In April 2004, My Secret Life appeared, Burdon’s first new solo record in almost 16 years. Here’s the opener Once Upon A Time, a nice soulful tune co-written by Burdon and Robert Bradley.
‘Til Your River Runs Dry is Burdon’s most recent studio release, which came out in January 2013. His website calls it his “most personal album to date.” Here’s Old Habits Die Hard, co-written by Burdon and Tom Hambridge. “This song is dedicated to the people in Egypt and Libya trying to throw off the shackles of all those centuries of brutality,” Burdon toldRolling Stone a few days prior to the record’s release. “It reminds me of Paris in 1968 when I saw the kids going up against the brutal police force or the L.A. uprising. I went through these experiences and they’re still with me today. The struggle carries on. I wrote this song so I won’t forget and to say, even though I’m older now, I am still out there with you.”
Burdon’s most recent recording is a nice cover of For What It’s Worth, written by Stephen Stills and originally released by Buffalo Springfield in December 1966. He commented on his website: The whole idea of recording this song came as a result of a conversation I had with a young fan backstage, when she asked me, “Where are the protest songs today?” Right then and there, I wanted to write something about the brutality that’s going on in the world today but I couldn’t find any better way to say it than Buffalo Springfield did in “For What It’s Worth.
In 1994, Eric Burdon was inducted into the Rock & Roll Hall Of Fame as part of The Animals, along with the other original members of the band. He did not attend the induction ceremony. Burdon remains active to this day and uses the name The Animals for his backing band, which includes Evan Mackey (trombone), Davey Allen (piano), Dustin Koester (drums), Johnzo West (guitar), Justin Andres (bass) and Ruben Salinas (saxophone).
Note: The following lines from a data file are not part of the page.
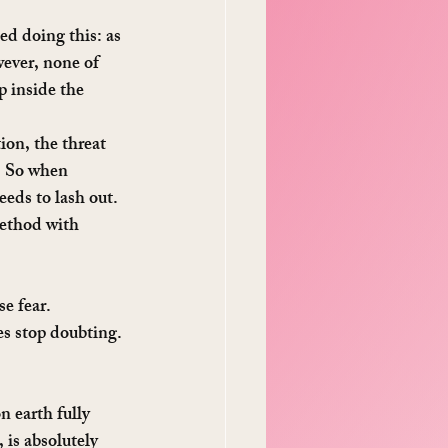
d doing this: as 
wever, none of 
p inside the 
ion, the threat 
d. So when 
eeds to lash out.
method with 
se fear.
es stop doubting.
n earth fully 
is absolutely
While Burdon’s website currently does not list any upcoming gigs for this year, according to Consequence of Sound, Eric Burdon & The Animals are part of the lineup for the KAABOO Festival in Arlington, Texas, May 10-12. The band is also scheduled to perform on May 26 at Avila Beach Blues Festival in California.
Asked by Louder/The Blues during the above interview how he would sum up the past 50 years, Burdon said, “I’d been screwed by [War], I’d been screwed by The Animals. All use Burdon because he’s a great front guy and then come payday where’s the money? A lot of people had a great ride off me being on stage and I didn’t get much of it.” With a little chuckle he added, “I’m not bitter. I’m bittersweet.”